Ireland recently introduced Eircodes which each represent a single building. There are some post codes that are still using the old convention of postcode which was listed as Dublin and a number to indicate the region of Dublin, e.g "Dublin 2". The numbers listed at the top are likely from the older system of postcodes where it was common to either list a postcode in the format "Dublin 2", "D2" or just "2" to specify the region of Dublin. 

These old post codes can't be easily translated to Eircodes. The old convention represented a region within Dublin but the new Eircodes represent specific buildings. So for each of the old post codes there are now hundreds of unique Eircodes in it's place. To convert over to the new system would require time consuming manual work of pin pointing each of the specific building and finding out what the newly assigned Eircode is for that building. So, we will just stick to tidying up the formatting for the new Eircodes that have been entered.

In [8]:
eircodes.update_eircode(OSMFILE)

D01X2P2 => D01 X2P2
D15KPW7 => D15 KPW7
D02X285 => D02 X285
D05N7F2 => D05 N7F2
D08P 89W => D08 P89W
D6WXK28 => D6W XK28
d09 f6x0 => D09 F6X0
D09VY19 => D09 VY19


'D01 NW14'

## Preparing Data for Database

After auditing is complete the next step is to prepare the data to be inserted into a SQL database. To do so we will parse the elements in the OSM XML file, transforming them from document format to tabular format, thus making it possible to write to .csv files.  These csv files can then easily be imported to a SQL database as tables. 

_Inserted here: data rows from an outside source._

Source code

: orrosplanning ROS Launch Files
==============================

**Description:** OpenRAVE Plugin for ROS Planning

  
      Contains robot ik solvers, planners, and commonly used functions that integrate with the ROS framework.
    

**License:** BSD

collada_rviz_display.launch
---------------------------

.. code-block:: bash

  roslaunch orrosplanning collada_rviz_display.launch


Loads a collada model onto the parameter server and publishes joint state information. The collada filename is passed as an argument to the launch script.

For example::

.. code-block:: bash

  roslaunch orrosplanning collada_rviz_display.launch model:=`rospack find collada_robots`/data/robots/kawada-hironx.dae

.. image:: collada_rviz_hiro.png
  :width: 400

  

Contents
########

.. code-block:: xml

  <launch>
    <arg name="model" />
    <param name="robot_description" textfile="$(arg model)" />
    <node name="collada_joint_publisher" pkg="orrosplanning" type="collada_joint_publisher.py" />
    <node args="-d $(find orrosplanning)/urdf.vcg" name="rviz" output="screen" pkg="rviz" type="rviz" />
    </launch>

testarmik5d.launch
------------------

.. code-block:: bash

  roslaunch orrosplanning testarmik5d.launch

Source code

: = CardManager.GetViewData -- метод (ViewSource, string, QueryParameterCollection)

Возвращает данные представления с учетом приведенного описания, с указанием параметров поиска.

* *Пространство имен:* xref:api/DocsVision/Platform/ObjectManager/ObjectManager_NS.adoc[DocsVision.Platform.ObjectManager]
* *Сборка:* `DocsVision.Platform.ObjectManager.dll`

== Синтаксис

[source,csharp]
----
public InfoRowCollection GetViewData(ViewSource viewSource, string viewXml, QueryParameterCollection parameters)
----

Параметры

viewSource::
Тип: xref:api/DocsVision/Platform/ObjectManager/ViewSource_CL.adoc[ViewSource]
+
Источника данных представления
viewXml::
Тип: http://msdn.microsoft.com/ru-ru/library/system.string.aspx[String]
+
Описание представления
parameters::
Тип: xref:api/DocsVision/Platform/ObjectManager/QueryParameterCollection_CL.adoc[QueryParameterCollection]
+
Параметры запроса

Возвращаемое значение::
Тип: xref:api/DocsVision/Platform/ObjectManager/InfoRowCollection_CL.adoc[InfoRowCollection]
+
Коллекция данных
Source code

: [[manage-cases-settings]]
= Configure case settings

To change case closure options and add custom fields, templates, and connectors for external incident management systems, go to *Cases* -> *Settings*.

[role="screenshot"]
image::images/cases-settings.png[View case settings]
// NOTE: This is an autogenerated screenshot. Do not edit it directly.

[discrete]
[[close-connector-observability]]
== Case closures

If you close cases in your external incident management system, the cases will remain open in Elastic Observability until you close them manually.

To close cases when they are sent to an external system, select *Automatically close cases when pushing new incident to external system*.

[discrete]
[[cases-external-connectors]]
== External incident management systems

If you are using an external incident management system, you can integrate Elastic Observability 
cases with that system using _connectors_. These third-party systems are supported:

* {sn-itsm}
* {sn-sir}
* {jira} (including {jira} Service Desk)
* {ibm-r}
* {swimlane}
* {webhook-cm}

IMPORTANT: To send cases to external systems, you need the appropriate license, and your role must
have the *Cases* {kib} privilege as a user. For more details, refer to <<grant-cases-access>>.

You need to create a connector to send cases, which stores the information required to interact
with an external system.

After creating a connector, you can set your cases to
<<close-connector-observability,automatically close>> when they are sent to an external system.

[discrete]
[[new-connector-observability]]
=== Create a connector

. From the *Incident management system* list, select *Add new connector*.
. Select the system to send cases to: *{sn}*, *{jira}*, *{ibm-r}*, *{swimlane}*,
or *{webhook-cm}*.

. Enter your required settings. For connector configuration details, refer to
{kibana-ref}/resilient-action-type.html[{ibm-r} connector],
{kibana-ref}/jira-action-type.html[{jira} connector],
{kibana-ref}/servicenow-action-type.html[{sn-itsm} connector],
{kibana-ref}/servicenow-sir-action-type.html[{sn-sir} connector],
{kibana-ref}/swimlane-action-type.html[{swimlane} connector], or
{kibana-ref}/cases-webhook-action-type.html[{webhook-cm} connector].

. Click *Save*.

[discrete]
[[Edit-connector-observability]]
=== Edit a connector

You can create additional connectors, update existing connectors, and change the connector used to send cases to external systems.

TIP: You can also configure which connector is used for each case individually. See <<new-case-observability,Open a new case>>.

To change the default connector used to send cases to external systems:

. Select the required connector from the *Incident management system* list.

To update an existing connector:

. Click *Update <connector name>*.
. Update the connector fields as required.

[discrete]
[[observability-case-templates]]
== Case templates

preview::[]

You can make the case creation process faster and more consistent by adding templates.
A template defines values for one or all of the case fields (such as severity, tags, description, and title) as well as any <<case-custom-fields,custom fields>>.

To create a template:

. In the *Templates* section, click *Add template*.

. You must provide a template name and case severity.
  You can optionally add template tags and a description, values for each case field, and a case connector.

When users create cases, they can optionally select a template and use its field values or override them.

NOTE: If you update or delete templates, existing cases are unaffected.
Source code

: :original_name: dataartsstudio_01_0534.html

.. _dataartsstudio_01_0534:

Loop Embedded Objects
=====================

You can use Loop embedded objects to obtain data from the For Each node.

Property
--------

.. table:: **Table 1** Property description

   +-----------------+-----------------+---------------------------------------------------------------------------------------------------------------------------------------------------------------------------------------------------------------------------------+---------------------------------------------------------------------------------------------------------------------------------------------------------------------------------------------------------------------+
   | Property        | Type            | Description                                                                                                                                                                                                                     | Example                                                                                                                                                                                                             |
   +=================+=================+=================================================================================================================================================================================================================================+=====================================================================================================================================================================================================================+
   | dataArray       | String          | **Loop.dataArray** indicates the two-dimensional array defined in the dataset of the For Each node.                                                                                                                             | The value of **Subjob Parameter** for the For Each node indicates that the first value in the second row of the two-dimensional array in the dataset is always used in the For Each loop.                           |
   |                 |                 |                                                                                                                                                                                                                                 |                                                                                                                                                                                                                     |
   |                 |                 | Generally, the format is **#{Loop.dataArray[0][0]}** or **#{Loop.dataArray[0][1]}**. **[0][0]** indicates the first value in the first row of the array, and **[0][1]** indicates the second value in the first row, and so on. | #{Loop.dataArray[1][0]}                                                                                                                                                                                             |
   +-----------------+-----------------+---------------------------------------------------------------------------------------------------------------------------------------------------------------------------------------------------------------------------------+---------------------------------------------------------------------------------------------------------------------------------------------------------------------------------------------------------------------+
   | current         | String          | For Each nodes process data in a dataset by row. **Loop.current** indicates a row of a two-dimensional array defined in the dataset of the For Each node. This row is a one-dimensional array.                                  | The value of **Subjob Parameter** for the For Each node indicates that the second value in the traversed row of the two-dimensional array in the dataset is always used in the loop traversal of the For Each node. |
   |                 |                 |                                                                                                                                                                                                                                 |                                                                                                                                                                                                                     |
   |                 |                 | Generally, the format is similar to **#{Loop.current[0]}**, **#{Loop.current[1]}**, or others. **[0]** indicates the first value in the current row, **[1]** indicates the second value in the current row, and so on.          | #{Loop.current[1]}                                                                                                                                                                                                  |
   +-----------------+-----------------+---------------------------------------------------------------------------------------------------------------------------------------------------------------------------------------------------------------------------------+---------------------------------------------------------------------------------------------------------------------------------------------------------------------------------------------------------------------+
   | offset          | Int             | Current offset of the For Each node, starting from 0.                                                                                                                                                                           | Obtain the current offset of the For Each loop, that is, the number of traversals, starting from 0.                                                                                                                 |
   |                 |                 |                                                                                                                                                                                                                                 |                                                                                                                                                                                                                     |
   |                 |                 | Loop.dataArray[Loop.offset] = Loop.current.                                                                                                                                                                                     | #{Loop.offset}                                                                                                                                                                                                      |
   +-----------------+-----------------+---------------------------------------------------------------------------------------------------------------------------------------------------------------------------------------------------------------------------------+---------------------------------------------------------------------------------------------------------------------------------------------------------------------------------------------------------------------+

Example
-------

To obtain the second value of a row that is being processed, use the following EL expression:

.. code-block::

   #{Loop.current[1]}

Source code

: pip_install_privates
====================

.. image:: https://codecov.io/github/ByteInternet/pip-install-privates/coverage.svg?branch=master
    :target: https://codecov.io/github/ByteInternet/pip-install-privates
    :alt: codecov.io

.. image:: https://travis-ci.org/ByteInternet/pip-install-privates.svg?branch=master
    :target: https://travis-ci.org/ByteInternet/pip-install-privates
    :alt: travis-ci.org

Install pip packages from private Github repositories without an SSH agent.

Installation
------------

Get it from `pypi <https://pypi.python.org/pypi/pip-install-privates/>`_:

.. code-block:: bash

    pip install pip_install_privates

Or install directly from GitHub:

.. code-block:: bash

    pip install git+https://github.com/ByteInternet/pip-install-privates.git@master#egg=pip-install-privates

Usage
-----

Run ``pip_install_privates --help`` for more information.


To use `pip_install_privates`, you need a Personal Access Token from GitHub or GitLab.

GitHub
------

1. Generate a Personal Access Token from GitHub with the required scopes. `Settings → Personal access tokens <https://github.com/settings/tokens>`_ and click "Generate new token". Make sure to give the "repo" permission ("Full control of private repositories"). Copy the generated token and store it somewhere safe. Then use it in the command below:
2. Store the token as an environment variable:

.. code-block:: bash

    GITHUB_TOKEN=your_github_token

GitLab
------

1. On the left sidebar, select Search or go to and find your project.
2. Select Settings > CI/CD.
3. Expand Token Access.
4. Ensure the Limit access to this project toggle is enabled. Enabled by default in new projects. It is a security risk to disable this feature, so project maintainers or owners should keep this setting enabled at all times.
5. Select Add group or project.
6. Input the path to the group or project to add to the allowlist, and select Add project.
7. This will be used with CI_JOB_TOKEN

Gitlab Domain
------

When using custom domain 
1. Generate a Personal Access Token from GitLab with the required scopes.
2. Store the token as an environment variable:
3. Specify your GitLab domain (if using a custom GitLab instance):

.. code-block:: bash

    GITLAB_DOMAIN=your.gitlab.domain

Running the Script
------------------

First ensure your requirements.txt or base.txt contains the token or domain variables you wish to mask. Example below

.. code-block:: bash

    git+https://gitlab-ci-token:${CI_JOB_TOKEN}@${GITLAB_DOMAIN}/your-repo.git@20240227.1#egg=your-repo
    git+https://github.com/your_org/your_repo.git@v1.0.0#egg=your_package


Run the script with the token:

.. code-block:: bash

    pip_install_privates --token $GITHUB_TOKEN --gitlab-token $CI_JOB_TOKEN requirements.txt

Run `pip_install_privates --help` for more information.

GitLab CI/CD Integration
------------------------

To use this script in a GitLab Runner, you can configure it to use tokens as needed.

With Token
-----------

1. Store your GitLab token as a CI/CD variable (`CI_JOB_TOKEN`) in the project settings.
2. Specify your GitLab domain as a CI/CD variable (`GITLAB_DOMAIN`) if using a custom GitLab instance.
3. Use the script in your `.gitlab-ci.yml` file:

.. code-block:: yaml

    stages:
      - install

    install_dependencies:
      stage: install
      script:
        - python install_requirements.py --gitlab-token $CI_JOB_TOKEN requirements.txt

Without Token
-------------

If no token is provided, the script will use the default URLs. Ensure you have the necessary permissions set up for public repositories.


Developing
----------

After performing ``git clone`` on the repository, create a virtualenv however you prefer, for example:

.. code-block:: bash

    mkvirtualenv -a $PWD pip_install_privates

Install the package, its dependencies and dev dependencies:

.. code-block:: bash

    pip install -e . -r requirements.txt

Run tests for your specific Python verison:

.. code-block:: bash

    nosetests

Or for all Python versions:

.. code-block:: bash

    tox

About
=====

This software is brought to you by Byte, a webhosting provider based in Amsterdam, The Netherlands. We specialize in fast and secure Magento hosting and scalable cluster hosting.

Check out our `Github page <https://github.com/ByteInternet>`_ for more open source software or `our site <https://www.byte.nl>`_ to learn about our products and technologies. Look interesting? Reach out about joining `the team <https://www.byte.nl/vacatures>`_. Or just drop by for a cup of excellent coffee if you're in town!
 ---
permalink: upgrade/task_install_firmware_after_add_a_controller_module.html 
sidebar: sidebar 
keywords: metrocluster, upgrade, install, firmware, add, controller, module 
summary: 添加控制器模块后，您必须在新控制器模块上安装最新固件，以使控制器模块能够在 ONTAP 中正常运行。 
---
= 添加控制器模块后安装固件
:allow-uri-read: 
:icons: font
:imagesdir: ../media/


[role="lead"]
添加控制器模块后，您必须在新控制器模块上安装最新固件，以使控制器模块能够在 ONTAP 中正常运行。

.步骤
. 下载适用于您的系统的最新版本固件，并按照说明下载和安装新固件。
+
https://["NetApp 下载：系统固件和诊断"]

The process for this transformation is as follows:
- Use iterparse to iteratively step through each top level element in the XML
- Shape each element into several data structures using a custom function
- Utilize a schema and validation library to ensure the transformed data is in the correct format
- Write each data structure to the appropriate .csv files

The data.py file generates the following csv files:
* nodes_tags.csv
* nodes.csv 
* ways_nodes.csv
* ways_tags.csv
* ways.csv

## 4. Data Exploration

### TODO:
Database queries are used to provide a statistical overview of the dataset, like:
* size of the file
* number of unique users
* number of nodes and ways
* number of chosen type of nodes, like cafes, shops etc.
Additional statistics not in the list above are computed. For SQL submissions some queries make use of more than one table.

## 5. Additional ideas

### TODO:
* One or more additional suggestions for improving the data or its analysis. The suggestions are backed up by at least one investigative query.
* Discussion about the benefits as well as some anticipated problems in implementing the improvement.

Suggestion: 
* Updating postcodes. Ireland only recently got postcodes, known as Eircode. Before that there were just postcodes in Dublin. IF OSM put all letters in Eircode to uppercasethere would be a bit more consistency. 
* There should be documentation on standard practices, e.g. for phone numbers whether to use brackets, dashes and spaces. Saw some fields that had underscores filled in as the user who entered the data probably didnt know that bit of information. Also check to make sure that just numbers have been entered, no special characters, except + which is often used in area codes.  
* Additonally OSM could have guidelines for whether addresses contain full names or abbreviated name for, e.g. "Avenue" or "Ave." 

## Conclusion

### Files

* top_level_tags -> Find out waht the top level tags are and how many of them there are.
* tagtype.py -> Check the "k" value for each "tag" tag and see if there are any potential problems.
* users.py -> Find out how many users contributed to the Dublin map.
* audit.py -> audit data for street names.
* eircodes.py -> audit data for eircodes.
* schema.py -> schemas to be generated.
* data.py -> Clean data and store in genrated csv files.